Return the following from the records below: each line, word for word, starting with the line that contains "in_first: [888, 109, 957, 221]" and going on through the line that contains "in_first: [1055, 202, 1112, 296]", with nothing outside that range.

====== AVAILABLE DATA

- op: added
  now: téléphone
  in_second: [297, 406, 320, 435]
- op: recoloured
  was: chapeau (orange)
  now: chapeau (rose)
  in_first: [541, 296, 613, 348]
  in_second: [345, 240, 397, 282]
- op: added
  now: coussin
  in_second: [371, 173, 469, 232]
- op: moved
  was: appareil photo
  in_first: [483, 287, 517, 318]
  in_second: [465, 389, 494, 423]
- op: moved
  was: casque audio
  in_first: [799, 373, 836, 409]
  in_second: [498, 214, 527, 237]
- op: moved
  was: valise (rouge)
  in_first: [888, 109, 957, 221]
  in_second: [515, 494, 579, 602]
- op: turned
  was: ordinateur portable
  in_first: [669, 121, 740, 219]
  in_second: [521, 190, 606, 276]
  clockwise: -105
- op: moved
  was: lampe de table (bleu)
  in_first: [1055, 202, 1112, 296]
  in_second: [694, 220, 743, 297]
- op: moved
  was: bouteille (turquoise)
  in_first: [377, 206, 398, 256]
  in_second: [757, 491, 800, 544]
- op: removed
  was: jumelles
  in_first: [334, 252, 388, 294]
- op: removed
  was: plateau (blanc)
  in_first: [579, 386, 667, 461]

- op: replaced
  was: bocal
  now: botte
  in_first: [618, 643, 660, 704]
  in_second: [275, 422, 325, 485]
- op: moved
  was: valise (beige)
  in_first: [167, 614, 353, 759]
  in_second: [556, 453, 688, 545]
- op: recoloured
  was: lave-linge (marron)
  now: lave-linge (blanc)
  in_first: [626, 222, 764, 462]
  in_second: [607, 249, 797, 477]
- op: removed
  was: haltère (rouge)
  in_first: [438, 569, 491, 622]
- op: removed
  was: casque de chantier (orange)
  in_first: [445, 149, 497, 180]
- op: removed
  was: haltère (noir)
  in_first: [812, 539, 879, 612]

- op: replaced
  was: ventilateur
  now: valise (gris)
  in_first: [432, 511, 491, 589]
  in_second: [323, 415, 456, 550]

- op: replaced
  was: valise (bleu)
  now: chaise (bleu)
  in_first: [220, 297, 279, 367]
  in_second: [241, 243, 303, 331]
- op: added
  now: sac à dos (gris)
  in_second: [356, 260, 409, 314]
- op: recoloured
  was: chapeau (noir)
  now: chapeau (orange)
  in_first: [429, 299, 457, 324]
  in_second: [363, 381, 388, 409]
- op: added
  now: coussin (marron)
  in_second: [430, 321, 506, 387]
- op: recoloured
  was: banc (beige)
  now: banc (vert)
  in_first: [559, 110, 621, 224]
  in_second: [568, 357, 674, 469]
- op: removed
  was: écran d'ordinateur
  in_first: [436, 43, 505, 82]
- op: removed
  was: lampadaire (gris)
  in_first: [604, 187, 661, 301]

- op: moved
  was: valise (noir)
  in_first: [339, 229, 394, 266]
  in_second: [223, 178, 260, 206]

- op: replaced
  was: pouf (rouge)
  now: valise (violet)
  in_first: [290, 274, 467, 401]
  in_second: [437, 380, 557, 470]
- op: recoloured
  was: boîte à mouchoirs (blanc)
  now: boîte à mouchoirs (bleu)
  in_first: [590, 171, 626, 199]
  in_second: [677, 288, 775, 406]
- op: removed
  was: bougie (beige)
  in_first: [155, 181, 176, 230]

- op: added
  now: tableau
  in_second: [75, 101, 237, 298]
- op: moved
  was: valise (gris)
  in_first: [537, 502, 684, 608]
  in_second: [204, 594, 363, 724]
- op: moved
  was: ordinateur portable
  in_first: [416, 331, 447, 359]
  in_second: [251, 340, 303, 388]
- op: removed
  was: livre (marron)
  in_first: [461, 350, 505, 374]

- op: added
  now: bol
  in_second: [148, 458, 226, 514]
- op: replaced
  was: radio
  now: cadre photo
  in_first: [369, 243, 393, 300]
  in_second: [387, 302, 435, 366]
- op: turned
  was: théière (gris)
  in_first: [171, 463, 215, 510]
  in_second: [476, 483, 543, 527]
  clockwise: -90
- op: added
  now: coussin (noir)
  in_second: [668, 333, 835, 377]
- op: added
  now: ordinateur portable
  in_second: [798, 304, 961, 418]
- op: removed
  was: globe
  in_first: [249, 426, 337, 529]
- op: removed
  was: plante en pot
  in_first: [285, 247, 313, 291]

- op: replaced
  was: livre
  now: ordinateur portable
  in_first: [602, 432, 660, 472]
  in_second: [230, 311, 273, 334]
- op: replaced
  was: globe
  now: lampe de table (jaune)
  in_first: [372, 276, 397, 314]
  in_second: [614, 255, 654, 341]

============

SOLUTION TO THIS EXERCISE:
  in_first: [888, 109, 957, 221]
  in_second: [515, 494, 579, 602]
- op: turned
  was: ordinateur portable
  in_first: [669, 121, 740, 219]
  in_second: [521, 190, 606, 276]
  clockwise: -105
- op: moved
  was: lampe de table (bleu)
  in_first: [1055, 202, 1112, 296]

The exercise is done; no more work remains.